Жужжит бабушкино веретено. Спокойно, ровно дышит во сне сестрёнка Шакире. Мирно похрапывает брат Зуфер. А мать вяжет, вяжет каждый вечер. Она вяжет носки, рукавицы. Каждая женщина, каждая девушка в деревне готовит подарки бойцам. Неужели война никогда не кончится?
— Понимаешь, — говорит мать бабушке, — так мы на ферме рады были нашему мостику — идёшь на сливной пункт с ведром и за жердь рукой держишься, а сегодня, как раз к зиме, когда снег лёг, кто-то жердь утащил.
— Эх, кто такой грех на душу взял? — вздыхает бабушка.
— Слышали бы вы, — говорит мама, — какие слова Саран-плотник кричал: «Чтоб ему руку переломало, вору тому, чтоб у него позвоночник высох!»
— В самом деле горько это, — вздыхает бабушка, — старик и тот ума набрался — колхозу помог, а кто-то ум свой потерял.
— Ладно уж, хватит вам, — стонет Миргасим, — я и так из-за этой жерди ногу свихнул…
— Что же ты молчал, дурачок? — подходит к нему мама. — А ну, покажи ногу.
Посадили Миргасима на скамью и опустили эту толстую-толстую, как чужую, ногу в ведро с холодной водой. Стало немного легче. Сидел Миргасим на скамье, нога в ведре, голова на мамином плече, и думал:
«А ведь хорошо, что нога подвернулась! Пилы не достал, жердь мы не распилили, значит, завтра можно будет эту беду исправить, жердь на место положить».
Но вслух сказал другое:
— Это Саран-плотник во всём виноват, почему гвоздей пожалел? Была бы жердь на гвоздях, я никак стащить её не смог бы. Осталась бы на месте.
Мама взглянула на бабушку, бабушка — на маму, ну смеялись они! Давно такого веселья в избе не было.

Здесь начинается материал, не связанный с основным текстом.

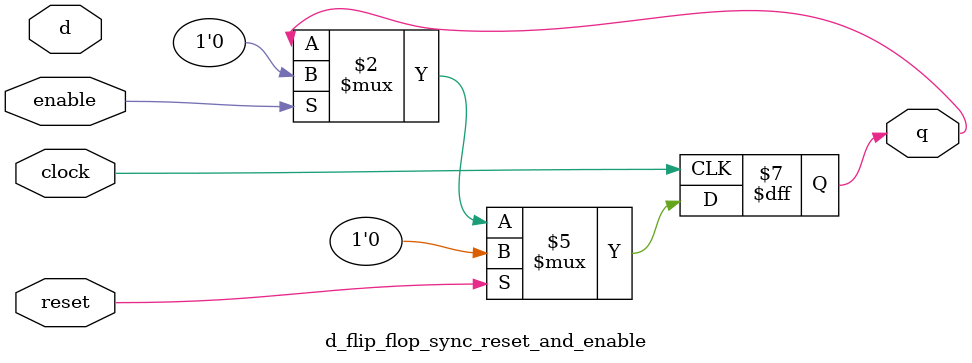
<source format=sv>
module d_flip_flop_sync_reset_and_enable
(
    input  clock,
    input  reset,
    input  enable,
    input  d,
    output logic q
);

    always_ff @ (posedge clock)
        if (reset)
            q <= 1'b0;
        else if (enable)
            q <= 1'b0;

endmodule

</source>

Когда ведром гремели, когда Миргасим стонал, Зуфер только похрапывал, а как стало тихо в избе, сразу проснулся:
— Что случилось?
Ему рассказали.
— Всё-таки удивительно счастливый человек наш Миргасим, — произнёс Зуфер, — как нарочно, сам первый на мостике поскользнулся. А если бы бабушка упала? Должно быть, так и осталась лежать, сил не хватило бы подняться.
— Если бабушка — это ещё не самое худшее, — сонным голосом отозвалась Шакире. — Из-за внука любимого пострадать не так уж обидно, а вдруг поскользнулся бы кто-нибудь чужой?
И снова все засмеялись. Даже Миргасим.
— Зуфер, пожалуйста, — попросила мама, — встань завтра пораньше, возьми эту жердь со школьного двора и отнеси на место.
— Сделай так, чтобы никто не увидел, — прибавила бабушка.
— Я-то всё скрытно сделаю, только бы Миргасим не выболтал!
— Помни, Миргасим, — обратилась к младшему сыну мама, — опозориться легко, уважение заслужить трудно.
— Помолчишь — и за умного сойдёшь, — не утерпел Зуфер.